• EXERCISE INSTRUCTIONS
In the text on similarity measures, shorten the paragraph that begins "The numbers a and d", keeping its main facts.

___ READING TEXT

The numbers a and d usually referred to as the numbers of positive and negative matches, respectively. Below are examples of similarity and association measures for binary n-tuples [13]:

Jaccard similarity measure:

$$ S_{J} = \frac{a}{a + b + c} = \frac{{\left| {X \cap Y} \right|}}{{\left| {X \cup Y} \right|}}, $$

Simple Matching similarity measure:

$$ S_{SM} \varvec{ } = \frac{a + d}{a + b + c + d} = \frac{{\left| {X \cap Y} \right| + \left| {\bar{X} \cap \bar{Y}} \right|}}{n}, $$

Hamann coefficient:

$$ A_{H} = \frac{{\left( {a + d} \right) - \left( {b + c} \right)}}{a + b + c + d} = \frac{{\left| {X \cap Y} \right| + \left| {\bar{X} \cap \bar{Y}} \right| - \left| {X \cap \bar{Y}} \right| - \left| {\bar{X} \cap Y} \right|}}{n}, $$

Yule’s Q association coefficient:

$$ A_{Y - Q} \varvec{ } = \frac{ad - bc}{ad + bc} = \frac{{\left| {X \cap Y} \right| \cdot \left| {\bar{X} \cap \bar{Y}} \right| - \left| {X \cap \bar{Y}} \right| \cdot \left| {\bar{X} \cap Y} \right|}}{{\left| {X \cap Y} \right| \cdot \left| {\bar{X} \cap \bar{Y}} \right| + \left| {X \cap \bar{Y}} \right| \cdot \left| {\bar{X} \cap Y} \right|}}. $$

2.2 Real Valued n-Tuples

Consider n-tuples \( x = \left( {x_{1} , \ldots ,x_{n} } \right), \) \( y = \left( {y_{1} , \ldots ,y_{n} } \right) \) with real valued components.

Cosine similarity measure:

$$ cos\left( {x,y} \right) = \frac{{\mathop \sum \nolimits_{i = 1}^{n} x_{i} y_{i} }}{{\sqrt {\mathop \sum \nolimits_{i = 1}^{n} x_{i}^{2} } \sqrt {\mathop \sum \nolimits_{i = 1}^{n} y_{i}^{2} } }}, $$

where \( x_{i} , y_{i} \ge 0 \), \( i = 1, \ldots ,n \).

Pearson’s product-moment correlation coefficient:

$$ r = \frac{{\mathop \sum \nolimits_{i = 1}^{n} \left( {x_{i} - \bar{x}} \right)\left( {y_{i} - \bar{y}} \right)}}{{\sqrt {\mathop \sum \nolimits_{i = 1}^{n} \left( {x_{i} - \bar{x}} \right)^{2} } \sqrt {\mathop \sum \nolimits_{i = 1}^{n} \left( {y_{i} - \bar{y}} \right)^{2} } }}, $$

where \( \bar{x} = \frac{1}{n}\mathop \sum \nolimits_{i = 1}^{n} x_{i} \), \( \bar{y} = \frac{1}{n}\mathop \sum \nolimits_{i = 1}^{n} y_{i}. \)

______
___ ENTRIES SHOWN

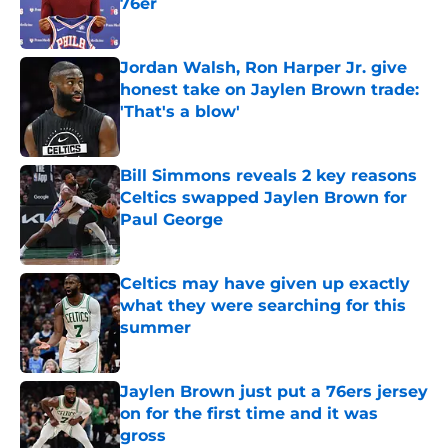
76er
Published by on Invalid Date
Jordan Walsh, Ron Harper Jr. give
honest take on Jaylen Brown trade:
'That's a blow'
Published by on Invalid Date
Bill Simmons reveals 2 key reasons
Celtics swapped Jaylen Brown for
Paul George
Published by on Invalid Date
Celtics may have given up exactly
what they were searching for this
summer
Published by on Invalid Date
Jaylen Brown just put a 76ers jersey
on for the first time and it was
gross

______
___ ENTRIES SHOWN

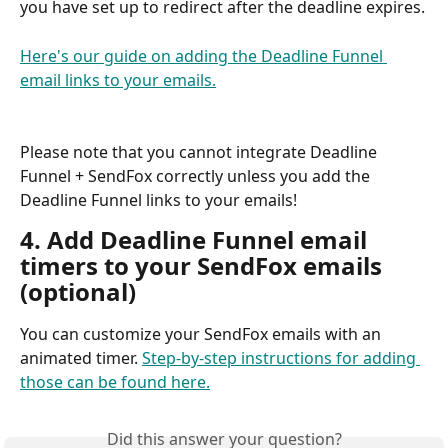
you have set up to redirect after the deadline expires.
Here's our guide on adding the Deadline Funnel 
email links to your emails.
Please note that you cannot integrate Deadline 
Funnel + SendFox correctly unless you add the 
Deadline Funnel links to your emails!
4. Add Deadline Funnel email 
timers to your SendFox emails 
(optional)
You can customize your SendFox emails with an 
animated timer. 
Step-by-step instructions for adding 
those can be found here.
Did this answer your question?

______

• OUTPUT FOR THIS EXERCISE
a and d count positive and negative matches, and example similarity and association measures for binary n-tuples follow [13].